Eine der schwierigsten Stationen erwartet uns am Ende: Ein bewegliches Ziel. An einer Schnur fliegt eine Gans von rechts nach links durch den Wald, geschossen wird von einem kleinen Hochstand aus. Ich ziele, ziehe auf und lasse den ersten Pfeil fliegen – er berührt die Gans, setzt aber nur kurz auf und fliegt weiter. Nur noch zwei Schüsse übrig. Noch einmal von vorne. Pfeil auflegen, die Sehne spannen, kurz stillhalten und loslassen. Dieses Mal sitzt der Schuss, auch wenn der Pfeil nur im Hinterteil des Kunststofftieres steckt.

„Die Bogenschießsparte gibt es erst seit zwei Jahren, den Parcours haben wir in diesem Jahr eröffnet“, sagt Gerhard Stark. Die Idee zum 3-D-Schießen kam ihm, weil es kaum Nachwuchs im Schützenverein gibt, und man deshalb etwas für die jüngeren Mitglieder machen wollte.

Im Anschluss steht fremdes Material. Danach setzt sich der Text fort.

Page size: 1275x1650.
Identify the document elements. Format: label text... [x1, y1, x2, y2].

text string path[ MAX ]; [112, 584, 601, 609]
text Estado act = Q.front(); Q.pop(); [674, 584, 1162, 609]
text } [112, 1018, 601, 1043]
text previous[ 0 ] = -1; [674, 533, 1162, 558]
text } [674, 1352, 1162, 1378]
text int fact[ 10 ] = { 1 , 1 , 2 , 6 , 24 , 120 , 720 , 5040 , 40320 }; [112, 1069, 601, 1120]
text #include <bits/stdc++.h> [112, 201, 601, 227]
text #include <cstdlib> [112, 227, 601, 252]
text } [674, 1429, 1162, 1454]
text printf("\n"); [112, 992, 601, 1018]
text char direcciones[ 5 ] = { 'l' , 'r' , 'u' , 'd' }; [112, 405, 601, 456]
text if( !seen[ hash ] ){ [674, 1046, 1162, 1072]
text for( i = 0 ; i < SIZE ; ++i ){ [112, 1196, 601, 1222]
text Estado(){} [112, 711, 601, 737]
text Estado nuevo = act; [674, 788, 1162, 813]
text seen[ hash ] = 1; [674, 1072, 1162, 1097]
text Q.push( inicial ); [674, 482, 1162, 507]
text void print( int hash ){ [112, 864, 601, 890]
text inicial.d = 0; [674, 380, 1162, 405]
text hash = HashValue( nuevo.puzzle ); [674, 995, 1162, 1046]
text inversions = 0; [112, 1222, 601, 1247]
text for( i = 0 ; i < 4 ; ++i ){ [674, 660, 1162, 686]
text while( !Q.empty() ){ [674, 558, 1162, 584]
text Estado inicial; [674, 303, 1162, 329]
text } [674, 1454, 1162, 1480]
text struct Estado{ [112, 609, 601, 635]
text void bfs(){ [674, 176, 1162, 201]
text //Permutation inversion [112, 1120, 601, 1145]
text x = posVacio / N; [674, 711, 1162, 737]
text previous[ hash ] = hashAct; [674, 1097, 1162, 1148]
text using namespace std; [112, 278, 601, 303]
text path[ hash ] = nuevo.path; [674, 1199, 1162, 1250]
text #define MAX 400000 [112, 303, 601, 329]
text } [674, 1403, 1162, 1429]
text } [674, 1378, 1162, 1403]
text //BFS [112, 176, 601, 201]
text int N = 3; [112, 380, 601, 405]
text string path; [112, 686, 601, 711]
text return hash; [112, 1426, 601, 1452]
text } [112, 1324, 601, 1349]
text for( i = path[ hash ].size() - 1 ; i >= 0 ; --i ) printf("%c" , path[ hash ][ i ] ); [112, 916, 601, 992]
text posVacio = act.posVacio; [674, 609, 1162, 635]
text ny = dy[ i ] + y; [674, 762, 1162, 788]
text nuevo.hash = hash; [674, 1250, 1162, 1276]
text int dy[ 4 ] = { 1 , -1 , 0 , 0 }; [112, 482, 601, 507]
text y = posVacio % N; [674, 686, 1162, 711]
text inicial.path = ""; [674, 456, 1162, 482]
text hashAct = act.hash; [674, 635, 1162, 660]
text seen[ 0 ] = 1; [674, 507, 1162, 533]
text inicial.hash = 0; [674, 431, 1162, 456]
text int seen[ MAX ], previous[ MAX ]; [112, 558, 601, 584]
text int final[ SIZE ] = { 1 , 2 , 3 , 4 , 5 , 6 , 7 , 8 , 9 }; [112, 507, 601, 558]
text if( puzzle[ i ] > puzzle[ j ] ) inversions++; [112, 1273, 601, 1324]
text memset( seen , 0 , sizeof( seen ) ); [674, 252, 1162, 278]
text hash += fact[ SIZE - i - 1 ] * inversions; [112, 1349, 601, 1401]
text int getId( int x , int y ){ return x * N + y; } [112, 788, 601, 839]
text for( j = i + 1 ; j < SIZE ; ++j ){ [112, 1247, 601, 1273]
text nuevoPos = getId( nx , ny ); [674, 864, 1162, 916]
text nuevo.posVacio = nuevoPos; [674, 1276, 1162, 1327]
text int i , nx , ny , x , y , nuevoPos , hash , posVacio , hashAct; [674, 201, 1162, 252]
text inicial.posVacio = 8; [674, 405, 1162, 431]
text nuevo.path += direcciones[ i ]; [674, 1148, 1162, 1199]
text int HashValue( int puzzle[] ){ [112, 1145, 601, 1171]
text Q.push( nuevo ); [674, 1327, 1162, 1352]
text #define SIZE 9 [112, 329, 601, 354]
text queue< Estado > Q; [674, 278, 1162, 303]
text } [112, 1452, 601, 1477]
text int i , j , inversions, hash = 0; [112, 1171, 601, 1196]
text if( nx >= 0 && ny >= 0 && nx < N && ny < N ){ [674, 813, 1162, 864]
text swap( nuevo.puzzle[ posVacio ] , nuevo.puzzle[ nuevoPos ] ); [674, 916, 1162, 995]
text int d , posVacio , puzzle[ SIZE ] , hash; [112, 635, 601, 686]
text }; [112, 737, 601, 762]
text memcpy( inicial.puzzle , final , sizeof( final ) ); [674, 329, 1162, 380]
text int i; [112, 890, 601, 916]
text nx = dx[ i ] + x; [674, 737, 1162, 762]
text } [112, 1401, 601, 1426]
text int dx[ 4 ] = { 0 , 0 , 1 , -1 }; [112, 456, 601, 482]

„Fast der komplette Ausschuss war begeistert von dem Vorschlag“, sagt Gerhard Stark. Gemeinsam sei man zu einem Bogenparcours in Jagsthausen gefahren – „danach haben sich viele Langbögen gekauft“. Mittlerweile kommen am Wochenende bis zu 20 Schützen pro Tag, die in Eckartshausen das 3-D-Wild erlegen.

Sommerserie „Abenteuer Sport“

Luca Schmidt und Johannes Ihle, beides Volontäre des Hohenloher Tagblatts, werden sich in diesem Sommer in verschiedenen Sportarten ausprobieren. Da geht es beispielsweise zum Segelfliegen, Motocross oder auch zum Bogenschießen. Im Winter wird die Sportredaktion dann diese Serie fortsetzen und bei Gemeinden im HT-Verbreitungsgebiet vorbeischauen.

Info Der Bogenparcours in Eckartshausen ist rund zwei Kilometer lang. Es gibt 28 Ziele, die sich auf den Feldern oder im Wald befinden. Für Erwachsene kostet eine Tageskarte zehn Euro, Ausrüstung kann vor Ort gegen Gebühr ausgeliehen werden. Geöffnet hat der Parcours von Februar bis November täglich von 9 Uhr bis zur Dämmerung, mittwochs ist Ruhetag. Im Dezember und Januar steht nur die Hälfte des Parcours zur Verfügung. Mehr Infos online unter www.sveckartshausen1930ev.de.